Sampson Joshua N, Wheeler Bill, Li Peng, Shi Jianxin
Division of Cancer Epidemiology and Genetics, National Cancer Institute.
Information Management Services.
Ann Appl Stat. 2014 Jun;8(2):974-998. doi: 10.1214/14-aoas715.
Large case/control genome-wide association studies (GWAS) often include groups of related individuals with known relationships. When testing for associations at a given locus, current methods incorporate only the familial relationships between individuals. Here, we introduce the chromosome-based Quasi Likelihood Score (cQLS) statistic that incorporates local Identity-By-Descent (IBD) to increase the power to detect associations. In studies robust to population stratification, such as those with case/control sibling pairs, simulations show that the study power can be increased by over 50%. In our example, a GWAS examining late-onset Alzheimers disease, the p-values among the most strongly associated SNPs in the APOE gene tend to decrease, with the smallest p-value decreasing from 1.23 × 10 to 7.70 × 10. Furthermore, as a part of our simulations, we reevaluate our expectations about the use of families in GWAS. We show that, although adding only half as many unique chromosomes, genotyping affected siblings is more efficient than genotyping randomly ascertained cases. We also show that genotyping cases with a family history of disease will be less beneficial when searching for SNPs with smaller effect sizes.

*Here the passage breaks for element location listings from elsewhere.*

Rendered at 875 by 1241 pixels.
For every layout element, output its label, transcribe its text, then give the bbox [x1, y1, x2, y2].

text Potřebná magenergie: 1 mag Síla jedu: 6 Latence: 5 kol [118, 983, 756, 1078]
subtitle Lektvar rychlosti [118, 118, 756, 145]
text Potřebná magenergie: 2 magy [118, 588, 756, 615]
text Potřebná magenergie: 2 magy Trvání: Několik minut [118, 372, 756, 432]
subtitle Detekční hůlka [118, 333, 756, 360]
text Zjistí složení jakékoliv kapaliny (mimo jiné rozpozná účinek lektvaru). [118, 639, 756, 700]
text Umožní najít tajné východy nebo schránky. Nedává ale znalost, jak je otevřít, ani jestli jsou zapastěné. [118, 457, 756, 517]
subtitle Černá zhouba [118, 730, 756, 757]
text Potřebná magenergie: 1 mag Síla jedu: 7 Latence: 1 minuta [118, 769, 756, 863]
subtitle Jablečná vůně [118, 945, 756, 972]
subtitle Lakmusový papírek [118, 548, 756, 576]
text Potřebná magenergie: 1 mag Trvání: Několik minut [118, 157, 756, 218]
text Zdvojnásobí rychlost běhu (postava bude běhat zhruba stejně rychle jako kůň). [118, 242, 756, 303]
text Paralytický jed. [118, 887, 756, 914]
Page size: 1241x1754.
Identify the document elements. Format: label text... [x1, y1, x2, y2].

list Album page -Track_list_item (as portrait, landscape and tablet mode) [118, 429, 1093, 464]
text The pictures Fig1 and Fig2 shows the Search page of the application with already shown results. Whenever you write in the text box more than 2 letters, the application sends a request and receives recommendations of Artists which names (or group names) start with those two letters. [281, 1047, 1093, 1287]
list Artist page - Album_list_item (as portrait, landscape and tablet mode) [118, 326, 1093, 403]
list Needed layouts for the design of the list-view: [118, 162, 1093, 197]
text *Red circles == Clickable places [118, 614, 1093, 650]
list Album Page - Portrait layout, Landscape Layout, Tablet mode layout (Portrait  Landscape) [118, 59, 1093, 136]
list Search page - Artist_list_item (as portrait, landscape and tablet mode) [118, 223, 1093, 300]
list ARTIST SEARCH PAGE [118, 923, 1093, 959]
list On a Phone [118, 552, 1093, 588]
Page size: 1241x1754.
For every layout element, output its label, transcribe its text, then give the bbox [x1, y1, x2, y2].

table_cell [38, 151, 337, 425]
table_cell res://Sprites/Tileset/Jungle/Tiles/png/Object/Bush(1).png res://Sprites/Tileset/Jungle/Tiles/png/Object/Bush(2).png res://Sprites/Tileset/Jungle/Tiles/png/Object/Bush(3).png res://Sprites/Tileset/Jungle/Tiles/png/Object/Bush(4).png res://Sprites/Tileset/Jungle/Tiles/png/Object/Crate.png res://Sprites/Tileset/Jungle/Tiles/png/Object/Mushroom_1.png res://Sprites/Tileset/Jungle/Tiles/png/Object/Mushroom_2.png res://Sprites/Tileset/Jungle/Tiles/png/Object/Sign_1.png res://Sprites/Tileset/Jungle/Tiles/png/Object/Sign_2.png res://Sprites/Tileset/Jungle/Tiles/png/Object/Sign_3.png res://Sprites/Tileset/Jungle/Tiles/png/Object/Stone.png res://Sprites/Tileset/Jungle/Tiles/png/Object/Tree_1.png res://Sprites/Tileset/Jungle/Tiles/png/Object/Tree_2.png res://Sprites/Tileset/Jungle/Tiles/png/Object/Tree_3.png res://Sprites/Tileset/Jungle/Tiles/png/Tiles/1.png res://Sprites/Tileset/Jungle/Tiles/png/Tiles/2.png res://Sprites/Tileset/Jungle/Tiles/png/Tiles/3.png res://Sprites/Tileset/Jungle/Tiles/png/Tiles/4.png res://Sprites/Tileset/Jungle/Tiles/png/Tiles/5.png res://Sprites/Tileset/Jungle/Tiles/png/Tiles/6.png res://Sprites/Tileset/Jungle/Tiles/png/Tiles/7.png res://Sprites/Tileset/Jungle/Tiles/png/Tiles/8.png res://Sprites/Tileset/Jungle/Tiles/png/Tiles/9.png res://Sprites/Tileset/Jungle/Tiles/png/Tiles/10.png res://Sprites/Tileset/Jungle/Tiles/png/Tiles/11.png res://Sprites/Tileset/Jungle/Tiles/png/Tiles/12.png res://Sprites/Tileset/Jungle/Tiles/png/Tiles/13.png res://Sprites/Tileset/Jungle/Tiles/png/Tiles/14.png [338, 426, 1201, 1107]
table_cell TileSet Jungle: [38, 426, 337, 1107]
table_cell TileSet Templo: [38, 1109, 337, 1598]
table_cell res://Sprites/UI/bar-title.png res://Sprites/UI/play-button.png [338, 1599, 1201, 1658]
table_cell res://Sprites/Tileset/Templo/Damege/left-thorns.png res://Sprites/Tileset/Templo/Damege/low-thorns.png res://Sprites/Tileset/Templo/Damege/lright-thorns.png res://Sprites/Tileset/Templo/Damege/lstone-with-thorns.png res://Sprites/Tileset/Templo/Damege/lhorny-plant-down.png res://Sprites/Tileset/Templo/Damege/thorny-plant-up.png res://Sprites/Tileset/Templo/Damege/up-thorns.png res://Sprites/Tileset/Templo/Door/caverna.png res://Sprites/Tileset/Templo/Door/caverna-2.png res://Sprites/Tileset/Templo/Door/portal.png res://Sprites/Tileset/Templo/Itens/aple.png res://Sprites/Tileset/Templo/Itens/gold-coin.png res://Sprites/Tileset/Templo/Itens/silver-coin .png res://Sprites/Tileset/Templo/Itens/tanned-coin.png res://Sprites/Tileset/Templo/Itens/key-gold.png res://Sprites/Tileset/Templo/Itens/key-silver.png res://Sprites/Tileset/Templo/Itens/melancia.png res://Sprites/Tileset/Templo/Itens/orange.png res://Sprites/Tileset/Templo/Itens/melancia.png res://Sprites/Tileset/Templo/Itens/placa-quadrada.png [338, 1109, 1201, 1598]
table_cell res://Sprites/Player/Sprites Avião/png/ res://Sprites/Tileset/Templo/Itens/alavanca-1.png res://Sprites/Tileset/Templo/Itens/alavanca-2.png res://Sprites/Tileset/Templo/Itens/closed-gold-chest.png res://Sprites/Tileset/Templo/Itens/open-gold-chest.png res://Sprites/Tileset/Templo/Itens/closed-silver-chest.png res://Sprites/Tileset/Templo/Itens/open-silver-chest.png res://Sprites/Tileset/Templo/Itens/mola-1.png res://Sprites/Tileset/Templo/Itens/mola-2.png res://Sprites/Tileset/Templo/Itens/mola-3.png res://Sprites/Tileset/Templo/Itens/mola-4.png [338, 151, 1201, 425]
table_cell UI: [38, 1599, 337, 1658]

大型病例/对照全基因组关联研究(GWAS)通常包含具有已知亲属关系的相关个体组。在检测给定基因座的关联性时,当前方法仅纳入个体之间的家族关系。在此,我们引入基于染色体的拟似然评分(cQLS)统计量,该统计量纳入局部同源性(IBD)以提高检测关联性的效能。在对群体分层具有稳健性的研究中,例如病例/对照同胞对研究,模拟结果表明研究效能可提高50%以上。在我们的示例中,一项针对晚发性阿尔茨海默病的GWAS研究中,载脂蛋白E(APOE)基因中关联性最强的单核苷酸多态性(SNP)的p值趋于降低,最小p值从1.23×10降至7.70×10。此外,作为模拟的一部分,我们重新评估了对GWAS中使用家族样本的预期。我们表明,尽管仅增加一半数量的独特染色体,但对受影响的同胞进行基因分型比随机确定的病例进行基因分型更有效。我们还表明,在寻找效应大小较小的SNP时,对有疾病家族史的病例进行基因分型的益处较小。